Singkatnya: Jika Anda berpikir bahwa Anda lebih baik daripada orang lain dalam menemukan berita palsu, kemungkinan besar Anda sebenarnya kurang defensif – dan ternyata hal tersebut salah ketika Anda (mau tidak mau) menemukannya secara online.
Apa yang harus dilakukan?
Nah, salah satu startup memberdayakan pengguna untuk lebih sadar akan bahaya berita palsu dan dampaknya jika menyebarkannya ke lingkaran sosial mereka. Bola salju segera membesar berkat mentalitas massa yang dimediasi oleh algoritma media sosial seperti postingan Goodbye Meta AI. Jadi penting untuk berpikir dua kali dan mengklik sekali. (Di bagian ini saya menguraikan cara terbaik untuk memerangi ancaman terhadap data kita.)
Namun Golkar merasa hal itu tidak cukup. “Banyak upaya kami untuk meningkatkan keamanan online berfokus pada peningkatan pengetahuan dan keterampilan pengguna individu,” katanya. “Yang penting, penelitian kami menunjukkan bahwa ada keterbatasan yang melekat pada efektivitas pendekatan ini”.
“Kita tidak bisa hanya mengandalkan individu untuk mengubah perilakunya. Untuk benar-benar memerangi misinformasi, platform media sosial juga perlu mengambil tindakan, dan regulator serta pemerintah perlu turun tangan untuk menyamakan kedudukan.
Apakah sudah waktunya untuk campur tangan?

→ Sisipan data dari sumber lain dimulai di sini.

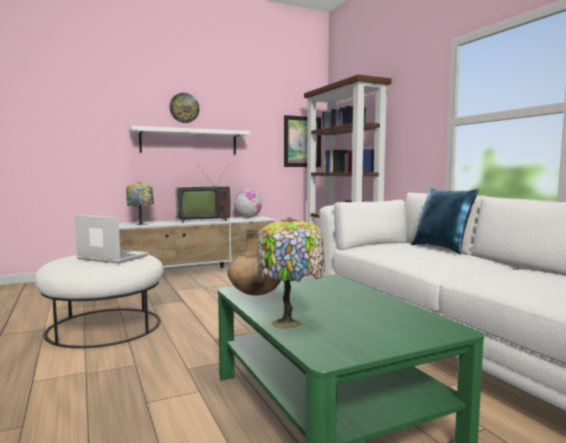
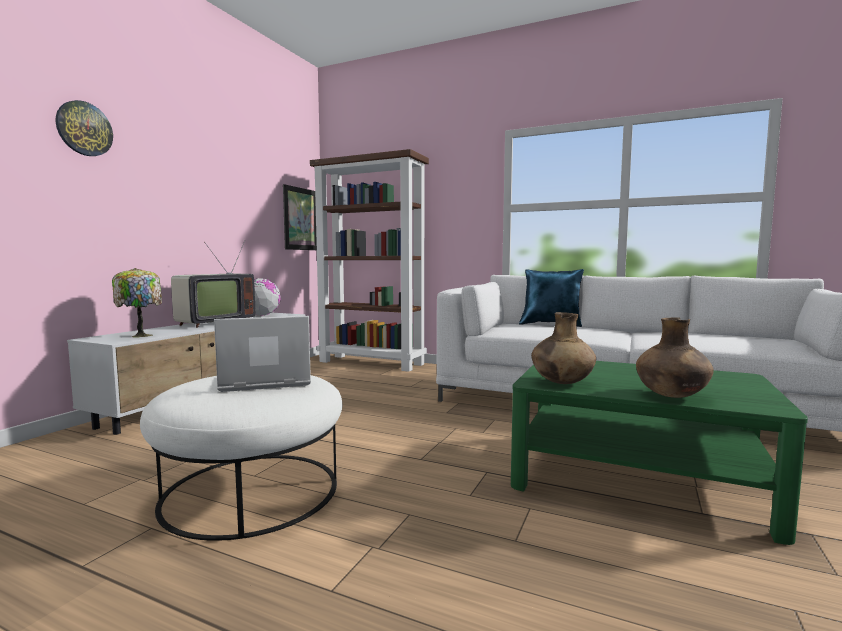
camera: 40 degrees left, 0 degrees up
(184, 108) = (170, 158): wall clock -> wall clock (84, 129)
(189, 142) = (179, 209): white shelf -> none
(289, 323) = (672, 396): table lamp -> brown vase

BIT menyampaikan rekomendasinya kepada pemerintah dan platform media sosial untuk memerangi informasi palsu dan menyesatkan. Yang paling utama adalah menandai postingan yang berisi informasi palsu segera setelah ditemukan, dan mencoba memberi informasi kepada publik sebelum membagikannya. Sebagai penghargaan bagi Meta, hal itu dilakukan dengan tren Selamat Tinggal Meta AI, menambahkan label pada postingan yang menunjukkan bahwa informasi tersebut salah.
BIT juga merekomendasikan agar situs lebih ketat dalam menentukan jumlah konten legal namun berpotensi membahayakan yang mereka tampilkan. Teori konspirasi merajalela di lingkungan informasi yang buruk, dan BIT menyatakan bahwa pendekatan standar Silicon Valley – sinar matahari adalah disinfektan terbaik – tidak akan berhasil.
Kecuali satu peristiwa. Rekomendasi ketiga mereka adalah pemeringkatan publik berkala mengenai seberapa banyak konten palsu atau berbahaya yang terdapat di setiap situs.
Sulit untuk mengatakan apakah semua ini akan berhasil. Saya telah melihat ilmu pengetahuan akhir-akhir ini dengan penelitian dan studi seperti BIT karena berbagai alasan, dan tampaknya setiap intervensi positif memiliki kekurangannya. Namun jika tren selamat tinggal meta AI yang menjadi viral telah menunjukkan sesuatu kepada kita, kita tidak dapat berasumsi bahwa orang dapat membedakan mana yang nyata dan mana yang tidak.
Buku terbaru Chris Stogel-Walker Bagaimana AI telah mengubah dunia. Buku berikutnya tentang sejarah berita palsu akan terbit pada musim semi 2025.